À Reading (Grande-Bretagne), au mois d'août, le problème ne se pose pas dans les mêmes termes, puisque la plupart des groupes appartiennent à un genre identique, voire monolithique : le heavy metal, très dur, très bruyant, très macho, mais qui compte — faut-il s'en inquiéter ? — des fanatiques de plus en plus nombreux. Encore est-il difficile de savoir qui, parmi leur public, est inconditionnel du hard rock et qui s'est juste déguisé pour la circonstance. Quitte à aller un peu plus tard assister aux concerts, plus calmes, plus raffinés, plus audibles aussi, de Roxy Music (Paris en septembre), King Crimson, valeureux cheval de retour, catégorie rock symphonique (septembre), Neil Young, dernier vrai survivant de la saga californienne (septembre), ou Phil Collins, dissident de Genesis et grand faiseur de tubes en puissance (novembre).

Circuits commerciaux

Ces dinosaures qui remplissent n'importe quelle salle de 10 000 places sont aussi l'un des problèmes du rock d'aujourd'hui. Leur infrastructure financière oblige leurs maisons de disques à miser gros sur eux.
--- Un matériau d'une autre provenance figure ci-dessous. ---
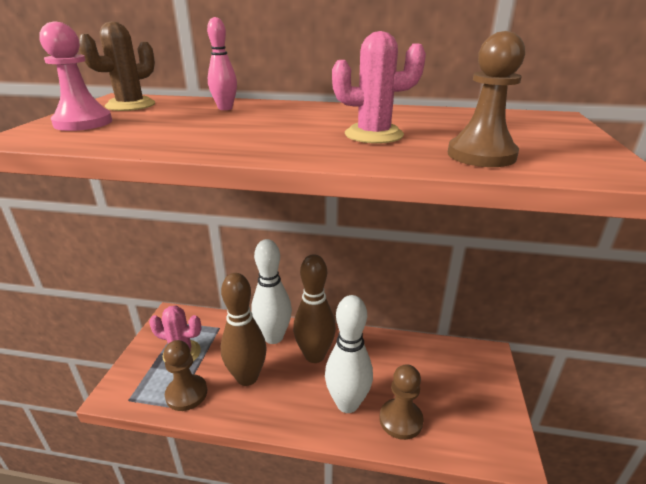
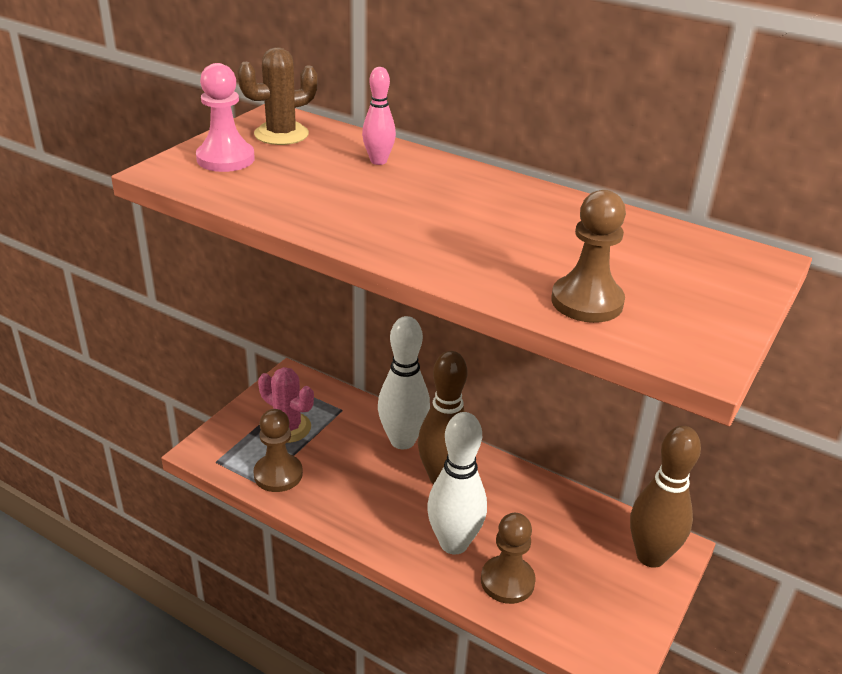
camera: 20 degrees right, 5 degrees up
brown bowling pin [221,273,267,386] -> brown bowling pin moved to [630,426,701,568]
pink cactus [332,31,426,144] -> none

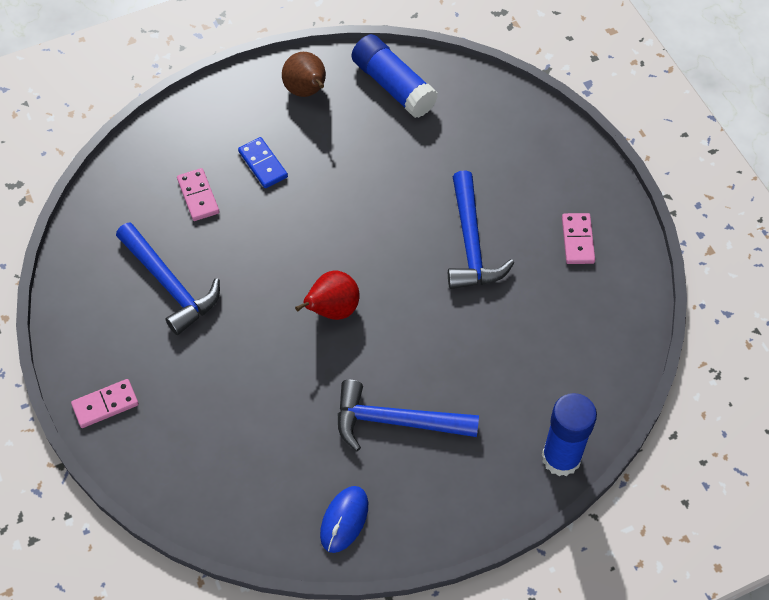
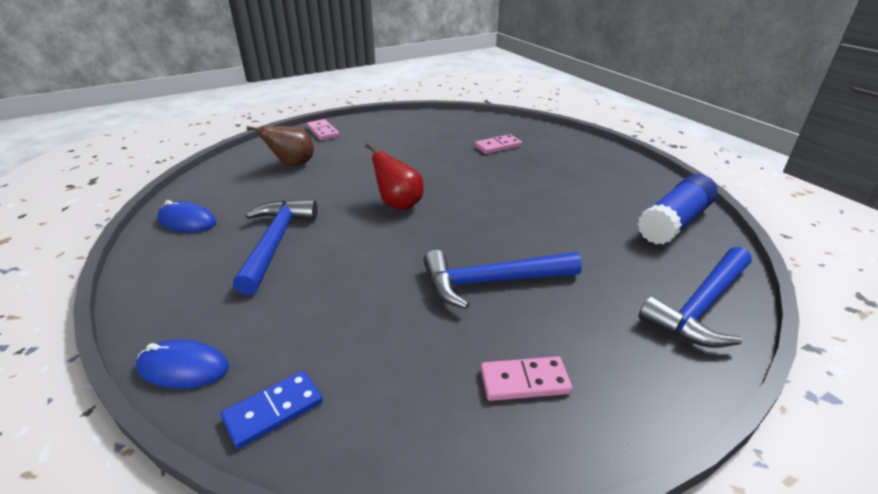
camera: 85 degrees right, 25 degrees down
blue hammer [116,222,220,335] -> blue hammer moved to [639,247,752,348]
blue domino [238,137,288,188] -> blue domino moved to [221,371,323,449]
brown pear [282,52,326,97] -> brown pear moved to [247,126,314,166]
blue glue stick [542,393,597,476] -> blue mouse [136,339,229,389]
Ils ne sont rentables qu'à condition de vendre des millions de disques, c'est-à-dire plaire au plus grand nombre. Au détriment de l'inspiration, de l'énergie brute, du choc de l'image, du renouvellement. Et, de leur côté, les petites formations pleines de génie inventif ne trouvent guère de circuits commerciaux qui acceptent de prendre des risques. À elles le Palace, le Bataclan et les tournées marathons à travers la France. Mais, pour le public, il peut aussi être plus enthousiasmant de passer une soirée avec le Gun Club, les Inmates ou la Souris déglinguée que de s'entasser dans un hippodrome pour tenter d'apercevoir une superstar réduite à la dimension d'une tête d'épingle.

Cinéma

Des réussites dans une production de grande consommation

Toujours plus... Dans la course aux records qui, cet automne, sont tombés comme des feuilles, on se demande s'il convient toujours de parler de cinéma ou si le 7e art, désormais, doit s'apprendre dans les écoles de marketing... Toujours plus, avec un cocorico national, L'as des as, le nouveau film de Gérard Oury, a battu, la première semaine, tous les records d'entrées en exclusivité parisienne. Et, ça ne s'était jamais vu, a atteint le million de spectateurs en cinq semaines. Ah, les Américains n'avaient qu'à bien se tenir... D'ailleurs, ET, la petite pomme de terre blette venue du ciel... et de la formidable machine à faire du rêve et des dollars de Spielberg, faisait moins bien. Non ! L'extra-terrestre, au bout de quinze jours, a dépassé Bébel de quelques micro-ondes. Combat au finish.